No really, it's that simple. I can't tell you how many times per day I say that sentence out loud. I try to stay on top of the mess. Or to quote Homer Simpson, I "try to try." But like Sisyphus with his boulder, I "clean" my house repeatedly only to watch it descend into entropy again in under six hours. I put "clean" in quotes, because I'm really not a neat person. In fact, I have a pretty high tolerance for mess. But even my lengthy rope has an end. That end generally comes when the state of my kids' bedrooms rivals an archaeological dig; the sink is brimming with visible crusts of bread and other offal; two full loads of clean laundry await "folding," with another load each in the washer/dryer; and the bathroom looks like a Superfund site courtesy of Colgate.
It's at this point that I begin to silently ask myself a series of self-persecuting questions: Why do we have so much shit? Where did it all come from? Does its very existence make me a terrible person? How can we get rid of it? Can we burn it? Where can we burn it? Why are my children animals? Why do they never listen to me? Why can't I just clean the bathroom at night instead of watching Forensic Files and eating ice cream on the couch? Why can't I make my kids clean their rooms? Why won't they pick up their shit no matter how hard I try to make them? Why am I such a bad parent? Why do they not, as Eric Cartman would say, respect my authoritah?! What kind of citizens will they become? Was I like this as a child? Will they live in abject squalor their entire lives and contract tuberculosis as a result? Will they ever respect anything or anyone in the whole entire universe? Will they do hard time in a maximum-security federal prison...?
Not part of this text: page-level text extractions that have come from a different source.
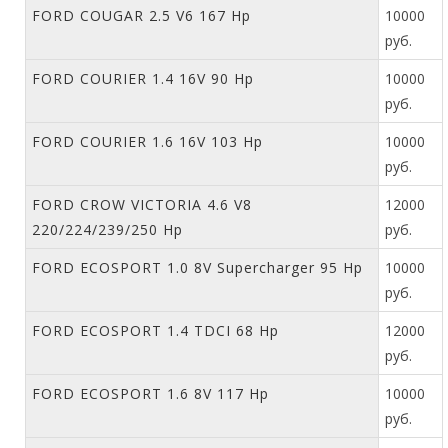
FORD COUGAR 2.5 V6 167 Hp
10000
руб.
FORD COURIER 1.4 16V 90 Hp
10000
руб.
FORD COURIER 1.6 16V 103 Hp
10000
руб.
FORD CROW VICTORIA 4.6 V8
12000
220/224/239/250 Hp
руб.
FORD ECOSPORT 1.0 8V Supercharger 95 Hp
10000
руб.
FORD ECOSPORT 1.4 TDCI 68 Hp
12000
руб.
FORD ECOSPORT 1.6 8V 117 Hp
10000
руб.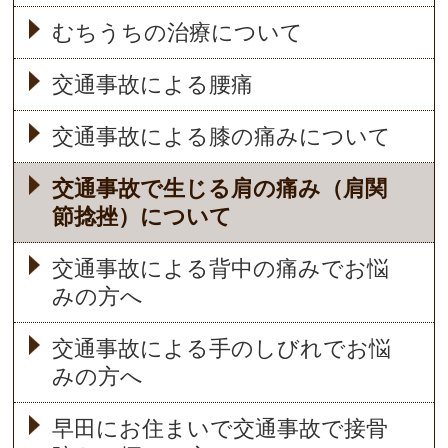
むちうちの治療について
交通事故による腰痛
交通事故による膝の痛みについて
交通事故で生じる肩の痛み（肩関
節捻挫）について
交通事故による背中の痛みでお悩
みの方へ
交通事故による手のしびれでお悩
みの方へ
早田にお住まいで交通事故で接骨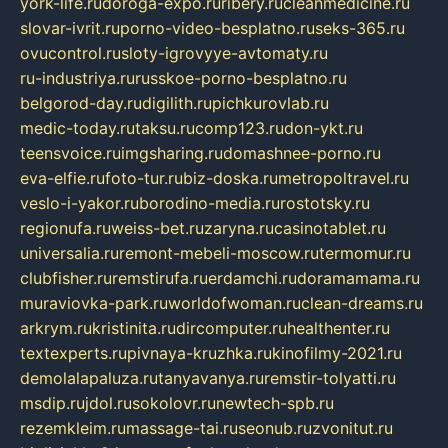
york-life.ru
doroga-expo.ru
ribery.ru
cleanmedicine.ru
slovar-ivrit.ru
porno-video-besplatno.ru
seks-365.ru
ovucontrol.ru
sloty-igrovyye-avtomaty.ru
ru-industriya.ru
russkoe-porno-besplatno.ru
belgorod-day.ru
digilith.ru
pichkurovlab.ru
medic-today.ru
taksu.ru
comp123.ru
don-ykt.ru
teensvoice.ru
imgsharing.ru
domashnee-porno.ru
eva-elfie.ru
foto-tur.ru
biz-doska.ru
metropoltravel.ru
veslo-i-yakor.ru
borodino-media.ru
rostotsky.ru
regionufa.ru
weiss-bet.ru
zaryna.ru
casinotablet.ru
universalia.ru
remont-mebeli-moscow.ru
termomur.ru
clubfisher.ru
remstirufa.ru
erdamchi.ru
doramamama.ru
muraviovka-park.ru
worldofwoman.ru
clean-dreams.ru
arkrym.ru
kristinita.ru
dircomputer.ru
healthenter.ru
textexperts.ru
pivnaya-kruzhka.ru
kinofilmy-2021.ru
demolalapaluza.ru
tanyavanya.ru
remstir-tolyatti.ru
msdip.ru
jdol.ru
sokolovr.ru
newtech-spb.ru
rezemkleim.ru
massage-tai.ru
seonub.ru
zvonitut.ru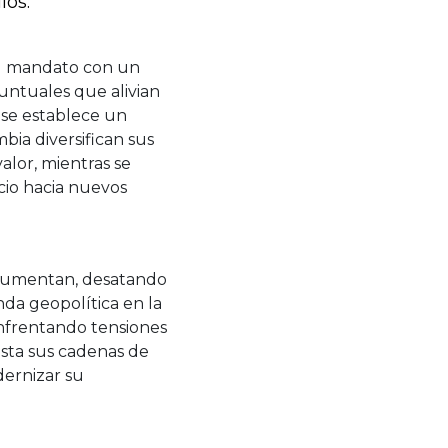
los:
su mandato con un
untuales que alivian
 se establece un
bia diversifican sus
alor, mientras se
cio hacia nuevos
as aumentan, desatando
da geopolítica en la
enfrentando tensiones
usta sus cadenas de
dernizar su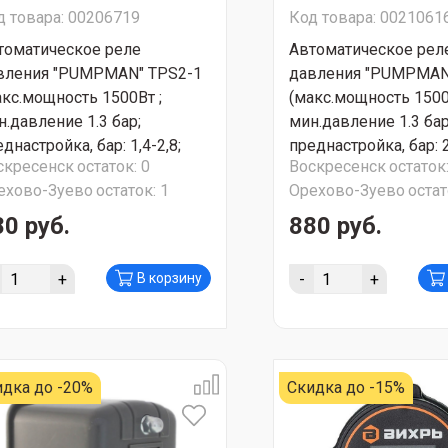
д товара: 00206719
Код товара: 0021061
томатическое реле
Автоматическое рел
вления "PUMPMAN" TPS2-1
давления "PUMPMAN
акс.мощность 1500Вт ;
(макс.мощность 1500
н.давление 1.3 бар;
мин.давление 1.3 бар
днастройка, бар: 1,4-2,8;
преднастройка, бар: 2
скресенск
остаток:
0
Воскресенск
остаток
асс защиты IP44) СУПЕР
класс защиты IP44)
ехово-Зуево
остаток:
1
Орехово-Зуево
остат
ЦИЯ!!!
АКЦИЯ!!!
80 руб.
880 руб.
+
-
+
В корзину
идка до -20%
Скидка до -15%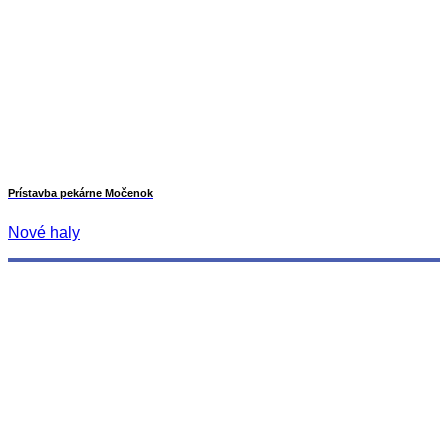
Prístavba pekárne Močenok
Nové haly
Next, my mental pendulum swings back wildly from delusional self-persecution to sanctimonious self-justification: It's okay! I'm completely awesome! My kids are completely awesome! There are more important ways to spend our time! Let's pick some other battle--a real one! One that matters! Cleaning is for people with a zillion dollars and/or nothing better to do! We will get rid of all this stuff next spring! It's not your fault! A messy house is a sign of a happy family! Yay, Harvard at 16! And so on. I'll leave you with an "after photo" of that one time when Paige "tried to try" to clean her room, successfully exposing carpet for the first time in weeks. Damn, that shit brings a tear of pride to a mother's eye. And it's Homer Simpson for the win.